◆ Quoted text:
# Considering a Travel Trailer



## cricket2 (Nov 16, 2007)

I am considering upgrading my tent to a TT, but I dont really have a clue where to start. There is thousands of brands, models, sizes, etc... and i dont know where to start. I dont really need a huge one cause there is no kids yet, but would like to sleep at least 4 adults cozy. 

I have a 1 ton pickup, so I can haul anything. Any suggestions? Oh, I dont really want a popup, i prefer to stick with a trailer.


----------



## antigua (Dec 17, 2007)

Like you say there are a lot to choose from. We have a Hybrid Travel trailer where the beds fold out from the trailer which I like because the beds are not in the trailer taking up space. You can open up all the windows of the bed like a popup to get that nice air flow on a hot day. Below is a link to my web shots page that shows the trailer closed up but I'll update it later tonight to show you what it looks like open. I had a popup. 2 of them. I really hated putting it all together. After Liam was born it took upwards to 3 hrs to have the camp set up. I got fed up and bought this travel trailer. Now my set up time is half an hour. That alone was worth every penny I spent on it. I don't have any experience with any other type of travel trailer so I don't know what to tell you about those. I hope this helps a bit.
http://community.webshots.com/user/ShaneMichelleandEmily
There are Trailer shows that are put on all the time at convention centres that I found helpful for us. They had thousands of trailers of all sizes and price tags. Have a look on the web to see if they have one coming up in your area. It would be worth going to for sure.


----------



## ctfortner (Nov 16, 2007)

man i really like those hybrids, looked at them not long ago. arent they prety light? i was thinking if i had one of those i wouldnt "have" to have a diesel. My 19' is heavy, and i really need a diesel to go on any kind of trip over a couple of hours. i have to pull it in drive and get about 8 MPG and cant go but about 60-65 or so.

you definitley need to check out an RV show or camper dealer, you can spend hours out there going through them. Then when you find what you like, model, size etc.. start searching for used ones, you can get good deals that way.


----------



## ctfortner (Nov 16, 2007)

wait, i saw yours on the pics. i think i misunderstood. I was thinking about the the http://trailmanor.com type campers, i see what you mean now. I think those trail mainors look nice and light, but they are pricey


----------



## antigua (Dec 17, 2007)

Wow that Trail Manor looks great. I bet they are really expensive. I like ours vey much. It weighs in at 3200lbs. Nice and light. I pull it with our 2006 Ford Explorer V6 and it does a really good job.
I've add some pictures of the TT open.


----------



## bill0830 (Nov 16, 2007)

I'm probaly not the greatest to answer this, as we have a 37 foot triple slide 5th wheel, pulling it with a RAM 3/4 ton diesel. It's like taking your house camping. If I were going to upgrade from a tent, then I would probaly get something that I could pull behind just about anything. My daughter's family has a 21 foot travel trailer that meets all their needs and are quite inexpensive and easy to pull. Althought I would recommend at least a 1/2 ton pickup. If you don't have a pickup, but something like an SUV then a popup would be perfect and again, not that expensive. Whatever you choice, make sure you research a LOT and don't listen to camper sales people as most of them will sale you more then you can afford and something you will regret pulling. The best experts are people that camp. They have been there and know what's best. Don't hesitate to ask TONS of questions before you buy. :bang:


----------



## cricket2 (Nov 16, 2007)

[Dataset rows]

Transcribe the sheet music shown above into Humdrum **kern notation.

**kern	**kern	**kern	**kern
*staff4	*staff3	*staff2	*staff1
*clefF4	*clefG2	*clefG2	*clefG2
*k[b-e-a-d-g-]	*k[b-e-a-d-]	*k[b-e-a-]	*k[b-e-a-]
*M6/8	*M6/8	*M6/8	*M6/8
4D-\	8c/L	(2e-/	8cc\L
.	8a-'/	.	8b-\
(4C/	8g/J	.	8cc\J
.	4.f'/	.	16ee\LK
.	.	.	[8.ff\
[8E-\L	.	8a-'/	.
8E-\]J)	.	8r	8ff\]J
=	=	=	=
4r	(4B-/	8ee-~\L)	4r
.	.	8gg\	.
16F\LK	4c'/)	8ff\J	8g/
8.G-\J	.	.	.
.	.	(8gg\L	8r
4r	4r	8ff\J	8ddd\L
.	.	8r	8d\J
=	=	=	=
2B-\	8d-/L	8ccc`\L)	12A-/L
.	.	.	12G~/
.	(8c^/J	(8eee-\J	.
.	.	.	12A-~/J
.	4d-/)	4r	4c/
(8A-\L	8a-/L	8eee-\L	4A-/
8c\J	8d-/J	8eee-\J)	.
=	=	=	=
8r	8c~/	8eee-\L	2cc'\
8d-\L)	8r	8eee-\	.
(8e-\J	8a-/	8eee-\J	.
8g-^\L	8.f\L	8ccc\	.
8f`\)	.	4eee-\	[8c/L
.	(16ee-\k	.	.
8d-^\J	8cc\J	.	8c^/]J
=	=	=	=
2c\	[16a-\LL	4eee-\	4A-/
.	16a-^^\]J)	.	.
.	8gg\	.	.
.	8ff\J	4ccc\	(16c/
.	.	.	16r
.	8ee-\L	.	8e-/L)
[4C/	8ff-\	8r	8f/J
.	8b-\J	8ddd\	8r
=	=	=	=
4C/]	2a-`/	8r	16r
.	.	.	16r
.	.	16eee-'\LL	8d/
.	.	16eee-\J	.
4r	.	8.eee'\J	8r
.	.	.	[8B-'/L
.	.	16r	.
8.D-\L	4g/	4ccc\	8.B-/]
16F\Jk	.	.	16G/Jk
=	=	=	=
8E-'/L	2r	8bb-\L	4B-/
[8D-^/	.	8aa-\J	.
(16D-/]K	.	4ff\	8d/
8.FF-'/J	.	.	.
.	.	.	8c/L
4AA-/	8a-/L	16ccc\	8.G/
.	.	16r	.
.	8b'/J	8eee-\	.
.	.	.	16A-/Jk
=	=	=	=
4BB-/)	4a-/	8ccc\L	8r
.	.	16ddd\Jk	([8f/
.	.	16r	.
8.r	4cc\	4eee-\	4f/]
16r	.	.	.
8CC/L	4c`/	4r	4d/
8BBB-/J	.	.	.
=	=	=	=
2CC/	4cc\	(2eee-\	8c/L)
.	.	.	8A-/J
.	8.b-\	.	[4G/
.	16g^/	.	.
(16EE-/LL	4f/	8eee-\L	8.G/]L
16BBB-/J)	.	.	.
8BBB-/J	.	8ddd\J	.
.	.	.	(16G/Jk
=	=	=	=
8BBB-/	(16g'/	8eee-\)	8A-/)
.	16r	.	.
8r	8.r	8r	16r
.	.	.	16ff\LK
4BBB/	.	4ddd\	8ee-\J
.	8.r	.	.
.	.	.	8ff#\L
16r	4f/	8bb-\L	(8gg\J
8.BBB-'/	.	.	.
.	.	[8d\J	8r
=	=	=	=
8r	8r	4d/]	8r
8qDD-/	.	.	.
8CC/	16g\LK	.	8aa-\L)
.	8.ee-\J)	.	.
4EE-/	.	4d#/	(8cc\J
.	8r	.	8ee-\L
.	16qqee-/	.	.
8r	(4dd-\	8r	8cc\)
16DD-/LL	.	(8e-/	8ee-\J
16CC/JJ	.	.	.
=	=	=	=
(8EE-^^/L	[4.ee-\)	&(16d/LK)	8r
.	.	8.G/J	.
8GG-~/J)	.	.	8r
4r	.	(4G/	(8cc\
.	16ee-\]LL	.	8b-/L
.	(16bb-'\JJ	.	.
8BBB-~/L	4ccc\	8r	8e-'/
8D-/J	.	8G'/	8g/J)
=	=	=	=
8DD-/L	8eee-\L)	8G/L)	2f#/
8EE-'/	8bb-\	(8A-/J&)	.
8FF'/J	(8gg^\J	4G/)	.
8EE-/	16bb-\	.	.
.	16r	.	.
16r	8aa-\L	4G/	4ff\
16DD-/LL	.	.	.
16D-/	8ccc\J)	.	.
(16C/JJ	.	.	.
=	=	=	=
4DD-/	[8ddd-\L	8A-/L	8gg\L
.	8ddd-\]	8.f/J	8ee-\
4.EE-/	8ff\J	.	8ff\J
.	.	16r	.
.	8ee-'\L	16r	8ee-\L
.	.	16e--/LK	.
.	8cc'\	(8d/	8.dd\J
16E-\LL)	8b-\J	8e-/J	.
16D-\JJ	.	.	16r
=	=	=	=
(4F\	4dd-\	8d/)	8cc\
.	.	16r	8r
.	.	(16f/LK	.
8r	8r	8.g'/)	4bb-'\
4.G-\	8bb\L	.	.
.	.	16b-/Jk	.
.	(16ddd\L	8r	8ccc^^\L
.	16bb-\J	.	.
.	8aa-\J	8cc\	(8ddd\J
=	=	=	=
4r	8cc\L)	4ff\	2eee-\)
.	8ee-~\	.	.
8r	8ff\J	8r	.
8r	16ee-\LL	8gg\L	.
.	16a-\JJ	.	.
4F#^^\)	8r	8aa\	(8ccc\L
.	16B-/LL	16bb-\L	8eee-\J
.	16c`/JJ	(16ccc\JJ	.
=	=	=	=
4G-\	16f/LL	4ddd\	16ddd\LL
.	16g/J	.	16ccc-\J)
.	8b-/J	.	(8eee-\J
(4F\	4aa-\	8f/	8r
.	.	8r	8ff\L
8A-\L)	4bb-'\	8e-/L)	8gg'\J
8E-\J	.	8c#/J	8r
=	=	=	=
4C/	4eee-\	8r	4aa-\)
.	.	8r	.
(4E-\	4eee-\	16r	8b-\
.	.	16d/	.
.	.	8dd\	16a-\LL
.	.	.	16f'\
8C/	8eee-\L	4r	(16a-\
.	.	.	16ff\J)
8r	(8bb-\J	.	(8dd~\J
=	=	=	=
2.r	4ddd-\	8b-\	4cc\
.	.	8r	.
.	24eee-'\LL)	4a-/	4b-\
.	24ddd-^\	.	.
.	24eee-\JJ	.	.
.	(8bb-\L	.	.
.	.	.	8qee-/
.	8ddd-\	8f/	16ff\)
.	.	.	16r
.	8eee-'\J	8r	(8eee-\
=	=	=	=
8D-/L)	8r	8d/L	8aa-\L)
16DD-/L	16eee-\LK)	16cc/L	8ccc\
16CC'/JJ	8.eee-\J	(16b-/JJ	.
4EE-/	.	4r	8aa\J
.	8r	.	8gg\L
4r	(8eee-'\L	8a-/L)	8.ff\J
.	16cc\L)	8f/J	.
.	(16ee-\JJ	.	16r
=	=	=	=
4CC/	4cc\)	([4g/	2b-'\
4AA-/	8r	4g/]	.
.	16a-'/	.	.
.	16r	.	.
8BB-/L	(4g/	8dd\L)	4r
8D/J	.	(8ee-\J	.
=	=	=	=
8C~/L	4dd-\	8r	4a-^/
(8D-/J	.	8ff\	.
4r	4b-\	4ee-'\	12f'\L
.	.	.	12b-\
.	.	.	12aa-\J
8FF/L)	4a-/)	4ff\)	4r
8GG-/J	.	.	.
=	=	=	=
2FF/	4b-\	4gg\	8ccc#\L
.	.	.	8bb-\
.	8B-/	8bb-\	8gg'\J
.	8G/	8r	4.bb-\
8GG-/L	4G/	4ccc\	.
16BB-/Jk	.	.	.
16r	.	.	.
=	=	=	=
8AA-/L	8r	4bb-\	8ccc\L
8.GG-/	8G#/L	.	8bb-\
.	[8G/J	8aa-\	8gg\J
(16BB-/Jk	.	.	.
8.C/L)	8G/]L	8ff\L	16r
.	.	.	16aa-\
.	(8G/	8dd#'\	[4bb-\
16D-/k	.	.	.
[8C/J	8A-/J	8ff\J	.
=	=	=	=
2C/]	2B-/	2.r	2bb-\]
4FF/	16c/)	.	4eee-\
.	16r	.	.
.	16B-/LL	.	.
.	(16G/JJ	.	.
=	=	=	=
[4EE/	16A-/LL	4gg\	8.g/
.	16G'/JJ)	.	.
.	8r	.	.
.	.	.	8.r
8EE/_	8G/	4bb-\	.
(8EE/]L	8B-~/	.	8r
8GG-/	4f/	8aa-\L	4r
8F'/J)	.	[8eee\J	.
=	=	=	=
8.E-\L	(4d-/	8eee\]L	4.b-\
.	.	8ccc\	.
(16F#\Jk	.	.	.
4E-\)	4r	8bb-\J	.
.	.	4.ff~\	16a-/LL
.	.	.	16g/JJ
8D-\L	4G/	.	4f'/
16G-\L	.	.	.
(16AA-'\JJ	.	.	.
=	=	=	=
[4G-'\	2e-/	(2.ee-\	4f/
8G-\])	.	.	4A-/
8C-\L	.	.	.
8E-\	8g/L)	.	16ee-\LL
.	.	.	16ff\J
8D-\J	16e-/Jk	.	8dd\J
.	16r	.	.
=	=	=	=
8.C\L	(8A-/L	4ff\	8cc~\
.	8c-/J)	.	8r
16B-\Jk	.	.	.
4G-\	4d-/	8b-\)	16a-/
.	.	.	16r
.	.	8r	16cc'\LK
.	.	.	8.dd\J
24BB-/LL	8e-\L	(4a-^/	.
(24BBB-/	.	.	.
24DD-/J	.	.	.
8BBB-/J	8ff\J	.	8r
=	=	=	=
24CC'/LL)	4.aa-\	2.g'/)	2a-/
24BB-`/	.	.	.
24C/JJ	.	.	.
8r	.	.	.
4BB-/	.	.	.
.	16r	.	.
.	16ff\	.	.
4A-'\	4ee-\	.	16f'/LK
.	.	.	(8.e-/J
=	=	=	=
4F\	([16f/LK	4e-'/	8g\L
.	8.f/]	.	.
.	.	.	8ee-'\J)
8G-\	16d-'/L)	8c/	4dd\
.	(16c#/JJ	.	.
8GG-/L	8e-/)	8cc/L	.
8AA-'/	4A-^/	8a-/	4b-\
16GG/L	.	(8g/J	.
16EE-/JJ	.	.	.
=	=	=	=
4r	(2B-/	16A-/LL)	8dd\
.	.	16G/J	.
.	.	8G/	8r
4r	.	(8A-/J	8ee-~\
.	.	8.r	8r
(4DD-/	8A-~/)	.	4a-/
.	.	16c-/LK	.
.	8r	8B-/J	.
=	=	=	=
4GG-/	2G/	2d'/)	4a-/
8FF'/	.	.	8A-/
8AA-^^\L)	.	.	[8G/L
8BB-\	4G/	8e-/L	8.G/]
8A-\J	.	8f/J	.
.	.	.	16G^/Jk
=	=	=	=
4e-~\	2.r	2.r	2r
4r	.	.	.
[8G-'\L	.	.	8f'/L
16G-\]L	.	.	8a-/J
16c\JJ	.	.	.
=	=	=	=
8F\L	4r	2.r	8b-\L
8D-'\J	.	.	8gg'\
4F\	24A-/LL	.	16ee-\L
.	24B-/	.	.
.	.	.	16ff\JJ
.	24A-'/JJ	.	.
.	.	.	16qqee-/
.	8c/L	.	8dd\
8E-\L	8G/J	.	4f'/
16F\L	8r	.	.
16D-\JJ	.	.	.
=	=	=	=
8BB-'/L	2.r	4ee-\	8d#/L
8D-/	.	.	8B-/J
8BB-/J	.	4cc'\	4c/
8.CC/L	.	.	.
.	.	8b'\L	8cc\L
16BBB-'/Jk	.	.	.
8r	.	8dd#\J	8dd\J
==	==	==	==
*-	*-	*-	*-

◆ Tasks and exercises:
1. In the travel trailer thread, how much does antigua's hybrid trailer weigh?
2. Repeat the travel trailer thread word for word, beginning at the words "man i really" and stopping after "60-65 or so.".
3. Carry on the travel trailer thread from the point where it ends.
The rows were taken from a separate source.

◆ Final results:
1. It weighs 3200 lbs.

2.
man i really like those hybrids, looked at them not long ago. arent they prety light? i was thinking if i had one of those i wouldnt "have" to have a diesel. My 19' is heavy, and i really need a diesel to go on any kind of trip over a couple of hours. i have to pull it in drive and get about 8 MPG and cant go but about 60-65 or so.

3.
Thanks for the info all. I actually have a chevy dually (gas model), so i have that part covered. but i think it would be nice to have something that could be pulled by a 1/2 ton truck. I see there is a lot of "lite" trailer models out these days, so I guess it will be a matter of finding the right floor plan I like.



bill0830 said:


> I'm probaly not the greatest to answer this, as we have a 37 foot triple slide 5th wheel, pulling it with a RAM 3/4 ton diesel. It's like taking your house camping. If I were going to upgrade from a tent, then I would probaly get something that I could pull behind just about anything. My daughter's family has a 21 foot travel trailer that meets all their needs and are quite inexpensive and easy to pull. Althought I would recommend at least a 1/2 ton pickup. If you don't have a pickup, but something like an SUV then a popup would be perfect and again, not that expensive. Whatever you choice, make sure you research a LOT and don't listen to camper sales people as most of them will sale you more then you can afford and something you will regret pulling. The best experts are people that camp. They have been there and know what's best. Don't hesitate to ask TONS of questions before you buy. :bang:


----------



## kiteri (Jan 12, 2008)

I have been keeping an eye out for a travel trailer myself.

This past summer I considered two different trailmanors, but worry that so many moving parts just invites something to break.

I then discovered hybrid travel trailers and almost drove to look at one, but then I discovered that it had water damage... like almost all of the used ones I am finding have. I am not saying they are prone to water damage, just that it seems like the only people who part with their used hybrids are the people that didn't take care of them to the point that they have water damage.

I am petrified of the gas prices now too. If they keep going up, which is what they are projected to do... I could fly and stay in a hotel at the places I want to visit for the same price as gas to tow a trailer and campsite fees. (I do realize the savings in being able to prepare your food in your camper, but most of the stuff I wanna do will keep me away from the camper most of the day anyway... ex. amusement parks, national monuments... etc.)

Don't get me wrong, I LOVE to camp, but I can do that at the state park five minutes from my house on the weekends in my tent and go home if it rains!

I can't pay the prices for a new travel trailer, and the used market is so risky.

I guess I am just not in the RV owner income bracket!


----------



## l2l (Jan 27, 2008)

Some GREAT advice in this thread but I thnk the best one I saw was
"DO NOT listen to the RV Sales Guy, listen to the EXPERIENCED campers"

We have been there and DONE IT so ask away and use what knowledge is here on this board.

I agree with going with a floor plan that you like and also do your homework. There are a TON of websites out there to help you when your tire kicking if you decide that your gonna go used!

There are deals out there you just have to find them, I found two this year now mind you I drove from Toronto to Wisconsin to get my current Trailer but I dont regret it for a second!


----------



## mailfire99 (Nov 16, 2007)

New RV's are not cheap thats for sure. We have always bought used, but you do have to check them out with a fine tooth comb. Its not generally too hard to spot water problems on the inside, or inspecting the roof you may find where someone has tried to patch a problem spot.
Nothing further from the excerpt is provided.